What is GlyNAC (Glycine + N-Acetylcysteine) used for?

GlyNAC (Glycine + N-Acetylcysteine) is studied for improved gait speed and physical function in older adults, restored intracellular glutathione (red cells, muscle), reduced oxidative stress (tbars -80%). Sekhar 2022 (PMID 35975308, J Gerontol A Biol Sci Med Sci) RCT in 24 older adults (mean age 71y) over 16 weeks showed GlyNAC supplementation INCREASED gait speed by 19% and improved physical function vs placebo (alanine isonitrogenous control).

Are there side effects from taking GlyNAC (Glycine + N-Acetylcysteine)?

Reported potential side effects may include: Generally well-tolerated; no significant adverse effects in 16-week Sekhar RCT. Mild GI upset (nausea, sulfur smell from NAC) — most common; reduced by capsule formulations.

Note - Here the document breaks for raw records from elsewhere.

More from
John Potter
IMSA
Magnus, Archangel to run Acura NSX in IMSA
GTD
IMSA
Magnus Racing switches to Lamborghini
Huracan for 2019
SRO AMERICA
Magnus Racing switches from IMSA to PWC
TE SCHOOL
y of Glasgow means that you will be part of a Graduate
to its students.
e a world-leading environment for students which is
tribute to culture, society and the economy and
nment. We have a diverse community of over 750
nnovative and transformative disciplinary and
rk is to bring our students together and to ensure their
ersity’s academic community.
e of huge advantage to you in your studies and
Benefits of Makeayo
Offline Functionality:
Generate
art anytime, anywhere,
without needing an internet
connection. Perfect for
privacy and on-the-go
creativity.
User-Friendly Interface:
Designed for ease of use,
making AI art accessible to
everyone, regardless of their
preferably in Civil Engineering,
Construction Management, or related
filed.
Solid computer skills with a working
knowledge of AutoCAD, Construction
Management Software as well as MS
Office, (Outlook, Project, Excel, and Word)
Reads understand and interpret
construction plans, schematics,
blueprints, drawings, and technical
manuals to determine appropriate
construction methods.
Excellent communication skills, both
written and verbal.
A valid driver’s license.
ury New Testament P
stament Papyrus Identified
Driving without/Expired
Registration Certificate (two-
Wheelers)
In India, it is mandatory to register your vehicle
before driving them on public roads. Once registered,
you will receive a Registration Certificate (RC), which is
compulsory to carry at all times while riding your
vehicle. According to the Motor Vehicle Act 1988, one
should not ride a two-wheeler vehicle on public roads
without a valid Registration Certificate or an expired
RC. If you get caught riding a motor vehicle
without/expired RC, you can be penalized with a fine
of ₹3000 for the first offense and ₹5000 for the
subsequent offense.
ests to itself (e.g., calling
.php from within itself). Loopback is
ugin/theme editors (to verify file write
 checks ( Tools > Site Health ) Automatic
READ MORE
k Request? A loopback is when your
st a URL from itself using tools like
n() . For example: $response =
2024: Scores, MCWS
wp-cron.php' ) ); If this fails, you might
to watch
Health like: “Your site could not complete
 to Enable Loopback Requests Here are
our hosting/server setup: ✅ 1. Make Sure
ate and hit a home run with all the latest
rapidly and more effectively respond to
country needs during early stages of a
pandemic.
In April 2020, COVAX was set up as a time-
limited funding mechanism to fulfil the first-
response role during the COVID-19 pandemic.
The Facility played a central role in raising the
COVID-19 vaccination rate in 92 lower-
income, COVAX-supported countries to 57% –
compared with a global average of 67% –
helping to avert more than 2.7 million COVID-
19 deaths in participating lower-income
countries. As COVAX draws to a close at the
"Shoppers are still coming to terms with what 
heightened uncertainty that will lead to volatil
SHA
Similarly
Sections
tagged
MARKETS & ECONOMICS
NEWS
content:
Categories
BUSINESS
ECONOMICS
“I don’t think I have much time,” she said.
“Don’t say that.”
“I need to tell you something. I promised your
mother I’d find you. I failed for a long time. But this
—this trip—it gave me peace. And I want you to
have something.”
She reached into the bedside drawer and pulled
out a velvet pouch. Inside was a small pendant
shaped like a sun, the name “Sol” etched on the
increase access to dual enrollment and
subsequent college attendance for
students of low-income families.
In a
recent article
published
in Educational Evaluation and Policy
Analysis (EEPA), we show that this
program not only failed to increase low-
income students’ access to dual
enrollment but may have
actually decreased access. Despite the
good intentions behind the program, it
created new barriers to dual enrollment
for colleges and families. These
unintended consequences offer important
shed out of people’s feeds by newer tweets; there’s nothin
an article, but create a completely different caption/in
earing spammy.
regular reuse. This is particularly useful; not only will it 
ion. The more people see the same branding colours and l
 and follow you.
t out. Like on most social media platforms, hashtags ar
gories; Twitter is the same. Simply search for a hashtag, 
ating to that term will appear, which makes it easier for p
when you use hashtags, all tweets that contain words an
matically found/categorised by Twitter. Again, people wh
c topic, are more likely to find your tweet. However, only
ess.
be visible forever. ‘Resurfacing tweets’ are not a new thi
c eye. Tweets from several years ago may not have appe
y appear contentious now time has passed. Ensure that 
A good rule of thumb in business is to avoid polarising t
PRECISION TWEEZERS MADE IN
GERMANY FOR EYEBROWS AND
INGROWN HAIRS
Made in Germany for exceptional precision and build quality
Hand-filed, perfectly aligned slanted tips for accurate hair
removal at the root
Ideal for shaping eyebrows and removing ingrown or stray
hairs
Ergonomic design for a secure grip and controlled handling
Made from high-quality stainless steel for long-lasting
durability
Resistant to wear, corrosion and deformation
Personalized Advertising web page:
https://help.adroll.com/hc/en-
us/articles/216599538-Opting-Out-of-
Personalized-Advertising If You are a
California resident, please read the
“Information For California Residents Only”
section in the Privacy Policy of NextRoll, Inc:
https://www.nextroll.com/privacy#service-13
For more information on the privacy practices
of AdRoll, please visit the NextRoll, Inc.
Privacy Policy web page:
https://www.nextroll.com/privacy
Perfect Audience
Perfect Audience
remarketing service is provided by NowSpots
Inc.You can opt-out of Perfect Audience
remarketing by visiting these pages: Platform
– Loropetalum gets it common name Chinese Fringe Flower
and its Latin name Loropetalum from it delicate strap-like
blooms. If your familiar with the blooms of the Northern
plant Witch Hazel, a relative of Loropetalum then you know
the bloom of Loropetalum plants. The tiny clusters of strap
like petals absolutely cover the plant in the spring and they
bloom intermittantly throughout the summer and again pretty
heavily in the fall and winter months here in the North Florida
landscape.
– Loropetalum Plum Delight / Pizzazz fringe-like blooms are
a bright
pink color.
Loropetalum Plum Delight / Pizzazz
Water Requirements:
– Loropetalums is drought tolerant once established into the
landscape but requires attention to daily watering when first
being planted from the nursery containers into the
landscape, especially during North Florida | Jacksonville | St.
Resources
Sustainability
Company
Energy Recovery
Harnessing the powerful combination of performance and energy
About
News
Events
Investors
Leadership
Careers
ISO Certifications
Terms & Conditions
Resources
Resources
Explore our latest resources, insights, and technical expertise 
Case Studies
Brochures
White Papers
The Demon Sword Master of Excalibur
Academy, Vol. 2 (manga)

Always consult a healthcare provider before starting any new supplement, especially if you have underlying conditions or take medications.

Does GlyNAC (Glycine + N-Acetylcysteine) interact with medications?

Known drug interactions may include: Nitroglycerin: NAC may potentiate nitrate-induced vasodilation/headache. Anticoagulants/antiplatelets: NAC has mild antiplatelet activity at high doses. Consult a pharmacist or healthcare provider if you take prescription medications.

Is GlyNAC (Glycine + N-Acetylcysteine) good for longevity?

Yes, GlyNAC (Glycine + N-Acetylcysteine) is researched for Longevity support. Sekhar 2022 (PMID 35975308, J Gerontol A Biol Sci Med Sci) RCT in 24 older adults (mean age 71y) over 16 weeks showed GlyNAC supplementation INCREASED gait speed by 19% and improved physical function vs placebo (alanine isonitrogenous control).